When I’m doing larger batches or multiple doughs at once, I use the Brod & Taylor Proofing Container with 6L Capacity, Fits Up to 3000 Grams of Dough. The 6-liter size is genuinely useful — you can bulk ferment a double batch in one container and actually see what’s happening. Dishwasher safe, BPA-free, and built to last.

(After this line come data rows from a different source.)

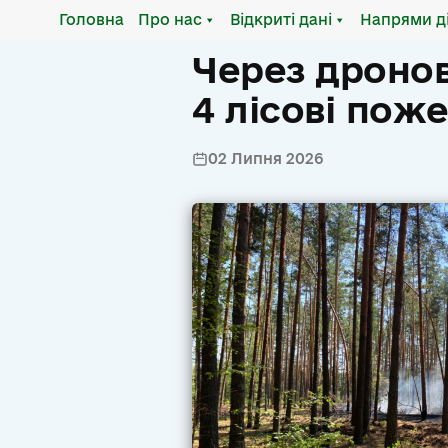
Головна
Про нас
Відкриті дані
Напрями д
Через дронов
4 лісові поже
02 Липня 2026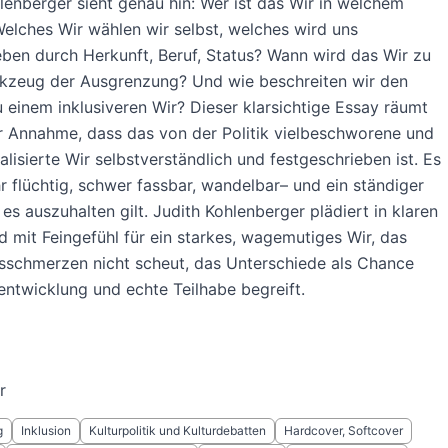
lenberger sieht genau hin: Wer ist das Wir in welchem
elches Wir wählen wir selbst, welches wird uns
ben durch Herkunft, Beruf, Status? Wann wird das Wir zu
kzeug der Ausgrenzung? Und wie beschreiten wir den
 einem inklusiveren Wir? Dieser klarsichtige Essay räumt
r Annahme, dass das von der Politik vielbeschworene und
alisierte Wir selbstverständlich und festgeschrieben ist. Es
hr flüchtig, schwer fassbar, wandelbar– und ein ständiger
 es auszuhalten gilt. Judith Kohlenberger plädiert in klaren
 mit Feingefühl für ein starkes, wagemutiges Wir, das
schmerzen nicht scheut, das Unterschiede als Chance
entwicklung und echte Teilhabe begreift.
r
g
Inklusion
Kulturpolitik und Kulturdebatten
Hardcover, Softcover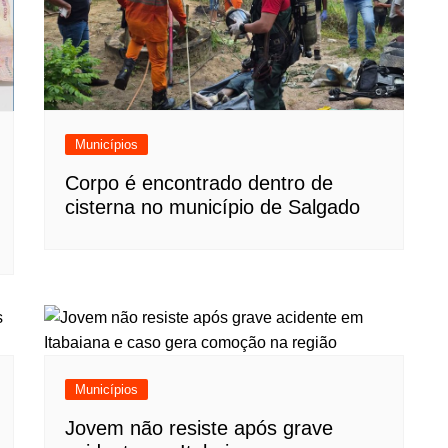
Municípios
Corpo é encontrado dentro de
cisterna no município de Salgado
Municípios
Jovem não resiste após grave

If you’re the type of person who thinks better on paper (I am, even now), The Simple Sourdough Bread Baking Schedule Planner by Caterina Milano is a genuinely useful tool for mapping out your weekday baking timeline. I wish something like this had existed when I was first scaling up my bakes — I used a lot of scrap paper and sticky notes that didn’t survive contact with wet hands.
An Honest Caveat
This schedule works reliably for me in a kitchen that stays between 68°F and 72°F most of the year. If your kitchen runs hotter — say, 76°F or above in summer — your bulk fermentation will move faster and you may need to shorten it or move the bulk retard into the fridge earlier. Temperature is the single biggest variable in sourdough baking, and no schedule survives contact with a 78°F kitchen without adjustment. Get a probe thermometer. Learn your kitchen’s rhythms. The schedule is a framework, not a law.
Making It Your Own
The Sunday-Monday-Tuesday structure is what works for my life. You might need a Tuesday-Wednesday-Thursday version, or a Monday evening mix with a Wednesday bake. The logic is the same: feed the night before, mix in the evening, cold retard overnight and into the next day, bake the following evening.

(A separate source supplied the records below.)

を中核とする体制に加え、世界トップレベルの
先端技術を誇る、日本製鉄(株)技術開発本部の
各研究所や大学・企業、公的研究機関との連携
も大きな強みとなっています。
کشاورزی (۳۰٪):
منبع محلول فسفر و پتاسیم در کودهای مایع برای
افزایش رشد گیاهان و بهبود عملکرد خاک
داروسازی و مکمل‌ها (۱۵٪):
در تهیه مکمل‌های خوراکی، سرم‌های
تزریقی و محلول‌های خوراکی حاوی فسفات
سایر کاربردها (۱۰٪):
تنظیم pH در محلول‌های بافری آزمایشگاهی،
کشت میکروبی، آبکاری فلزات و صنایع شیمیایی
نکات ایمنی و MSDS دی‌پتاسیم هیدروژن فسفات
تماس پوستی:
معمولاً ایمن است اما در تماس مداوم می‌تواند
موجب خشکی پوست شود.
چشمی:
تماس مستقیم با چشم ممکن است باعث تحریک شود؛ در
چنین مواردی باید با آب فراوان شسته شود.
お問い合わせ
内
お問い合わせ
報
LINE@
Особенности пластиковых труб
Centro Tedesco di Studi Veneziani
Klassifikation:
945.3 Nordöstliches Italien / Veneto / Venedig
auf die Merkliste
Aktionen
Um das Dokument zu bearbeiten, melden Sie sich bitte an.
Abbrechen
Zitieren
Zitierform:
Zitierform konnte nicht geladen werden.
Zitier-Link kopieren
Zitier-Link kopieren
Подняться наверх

Sourdough fits weekday life when you stop fighting the fermentation timeline and start working with it. Cold retarding isn’t a compromise — it’s a tool. Once I internalized that, weekday baking stopped feeling like a scramble and started feeling like a system. Eleven years in, fresh sourdough on a Tuesday is as normal to me as making dinner. It can be for you too.